Recommended ONT metagenomic assembly workflow. Based on August, 2019 evaluation.
Figure 1. Evaluation of metagenome assembly size corresponding to each tested tool for the Even datasets. (A) Total assembled size of draft assemblies with respect to the total size of the reference metagenome; (B) Fraction of the reference metagenome covered by the draft assembly, calculated by two different methods: metaQUAST (up) and minimap2 + BBTools (down). Note: the reason of applying two different methods in (B) is that metaQUAST failed to run the miniasm data for unkown reasons.
Figure 2. Fraction of genome covered by draft assemblies obtained with each tool, and for each individual microorganism (Even datasets). Note: Minimap2 + miniasm assemblies are not shown, since it was not possible to evaluate them with metaQUAST.
Figure 3. General assembly performance of each tool for the Even datasets. (A) Run time; (B) N50; (C) Number of contigs; (D) L50.
Figure 4. Assembly accuracy for the draft assemblies in the Even datasets. (A) Percentage of similarity calculated as the total number of matches normalized by the metagenome size; (B) Percentage of INDELs calculated as the total number of INDELs normalized by the metagenome size. In both cases, two different strategies were used: (1) alignment with minimap and evaluation with bcftools + ‘indels_and_snps.py’ in-house script; (2) alignment with MuMMer and evaluation with ‘count_SNPS_indels.pl’ script from Goldstein et al. (2019).
Figure 5. Number of biosynthetic gene clusters (BGCs) predicted by antiSMASH for each draft assembly in the Even GridION datasets. (A) BGCs predicted for the 3 Gbps dataset; (B) BGCs predicted for the 6 Gbps dataset.
Figure S1. Fraction of genome covered by draft assemblies obtained with each tool, and for each individual microorganism (Log datasets). Minimap2 + miniasm assemblies are not shown, since it was not possible to evaluate them with metaQUAST.
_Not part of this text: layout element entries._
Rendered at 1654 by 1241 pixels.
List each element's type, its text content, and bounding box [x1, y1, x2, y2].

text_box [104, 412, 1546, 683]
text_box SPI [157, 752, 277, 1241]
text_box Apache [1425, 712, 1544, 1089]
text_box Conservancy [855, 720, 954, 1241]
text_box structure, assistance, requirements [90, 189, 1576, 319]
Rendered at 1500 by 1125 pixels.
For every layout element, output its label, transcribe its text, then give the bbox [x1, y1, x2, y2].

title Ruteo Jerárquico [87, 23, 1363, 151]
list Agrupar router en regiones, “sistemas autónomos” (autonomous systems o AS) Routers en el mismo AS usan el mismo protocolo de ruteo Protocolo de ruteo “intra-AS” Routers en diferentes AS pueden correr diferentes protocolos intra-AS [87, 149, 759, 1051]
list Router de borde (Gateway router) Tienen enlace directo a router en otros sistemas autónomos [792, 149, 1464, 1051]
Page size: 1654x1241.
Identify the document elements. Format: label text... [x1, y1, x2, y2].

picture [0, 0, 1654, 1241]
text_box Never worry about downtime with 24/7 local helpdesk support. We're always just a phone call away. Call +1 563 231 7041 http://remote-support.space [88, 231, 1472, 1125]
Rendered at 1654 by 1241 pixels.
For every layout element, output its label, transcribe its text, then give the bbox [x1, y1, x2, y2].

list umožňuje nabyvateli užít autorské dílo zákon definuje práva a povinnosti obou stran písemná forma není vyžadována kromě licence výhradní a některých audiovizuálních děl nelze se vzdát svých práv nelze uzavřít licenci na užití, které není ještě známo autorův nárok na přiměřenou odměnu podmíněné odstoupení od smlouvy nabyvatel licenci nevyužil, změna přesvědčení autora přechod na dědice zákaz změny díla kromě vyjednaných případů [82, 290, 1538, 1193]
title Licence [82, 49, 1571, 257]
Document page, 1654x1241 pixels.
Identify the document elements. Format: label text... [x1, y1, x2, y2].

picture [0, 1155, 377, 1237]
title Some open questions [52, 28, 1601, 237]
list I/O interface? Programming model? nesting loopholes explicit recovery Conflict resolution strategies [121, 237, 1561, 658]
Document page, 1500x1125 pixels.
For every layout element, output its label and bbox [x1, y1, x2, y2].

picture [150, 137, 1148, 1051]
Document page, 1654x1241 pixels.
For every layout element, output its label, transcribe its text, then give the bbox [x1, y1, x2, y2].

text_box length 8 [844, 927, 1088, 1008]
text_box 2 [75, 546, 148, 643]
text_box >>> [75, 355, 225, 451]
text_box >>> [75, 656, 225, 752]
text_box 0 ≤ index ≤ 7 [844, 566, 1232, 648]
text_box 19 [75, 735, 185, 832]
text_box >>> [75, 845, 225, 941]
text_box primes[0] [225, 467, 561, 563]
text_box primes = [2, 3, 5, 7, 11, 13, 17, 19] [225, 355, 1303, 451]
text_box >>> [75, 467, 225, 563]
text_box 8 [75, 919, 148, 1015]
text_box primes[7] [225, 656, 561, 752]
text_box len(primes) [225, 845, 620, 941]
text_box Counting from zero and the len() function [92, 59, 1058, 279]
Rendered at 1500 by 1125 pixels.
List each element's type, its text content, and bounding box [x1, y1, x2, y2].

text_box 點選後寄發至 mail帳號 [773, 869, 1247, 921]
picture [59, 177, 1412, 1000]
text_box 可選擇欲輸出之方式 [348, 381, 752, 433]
Figure S2. General assembly performance of each tool for the Log datasets. (A) Run time; (B) N50; (C) Number of contigs; (D) L50.
Figure S3. Number of contigs for each bacterial genome retrieved by Flye for the Even datasets.
Table S1. Canu’s basic assembly statistics for the GridION datasets.
3Gb | 6Gb | |||||
---|---|---|---|---|---|---|
Contigs | N50 | L50 | Contigs | N50 | L50 | |
Bacillus subtilis | 34 | 298,071.0 | 5 | 17 | 655,353.0 | 3 |
Enterococcus faecalis | 13 | 388,478.0 | 3 | 10 | 747,976.0 | 3 |
Escherichia coli | 5 | 2,669,962.0 | 1 | 6 | 4,941,166.0 | 1 |
Lactobacillus fermentum | 13 | 402,806.0 | 2 | 14 | 4,941,166.0 | 1 |
Listeria monocytogenes | 18 | 4,942,769.0 | 1 | 14 | 2,747,940.0 | 2 |
Pseudomonas aeruginosa | 3 | 5,593,153.0 | 1 | 4 | 2,747,940.0 | 2 |
Salmonella enterica | 3 | 4,942,769.0 | 1 | 11 | 2,075,612.0 | 2 |
Staphylococcus aureus | 17 | 769,443.0 | 2 | 17 | 640,396.0 | 3 |
Table S2. Flye’s basic assembly statistics for the GridION datasets.
3Gb | 6Gb | |||||
---|---|---|---|---|---|---|
Contigs | N50 | L50 | Contigs | N50 | L50 | |
Bacillus subtilis | 8 | 4,121,094.0 | 1 | 15 | 4,118,946.0 | 1 |
Enterococcus faecalis | 4 | 2,916,346.0 | 2 | 8 | 2,917,992.0 | 1 |
Escherichia coli | 12 | 686,395.0 | 2 | 19 | 1,282,129.0 | 2 |
Lactobacillus fermentum | 6 | 1,916,903.0 | 1 | 21 | 1,909,954.0 | 1 |
Listeria monocytogenes | 7 | 2,990,853.0 | 1 | 13 | 2,129,318.0 | 1 |
Pseudomonas aeruginosa | 2 | 6,821,368.0 | 1 | 4 | 6,820,234.0 | 1 |
Salmonella enterica | 12 | 1,848,158.0 | 2 | 15 | 1,282,129.0 | 2 |
Staphylococcus aureus | 7 | 2,783,558.0 | 1 | 12 | 2,785,527.0 | 1 |
These two tables clearly show that the combination of Canu and Flye could help to recovery all the genomes with a higher degree of contiguity. As an example, B. subtilis genome is well recovered by Flye (3 and 6 Gbps datasets), but not by Canu. However, Canu clearly recovered better E. coli's genome than Flye.
This repository is inspired by @rrwick Benchmarking of long-read assemblers for prokaryote whole genome sequencing, where you can find a high quality benchmark for assembly prokaryote isolates.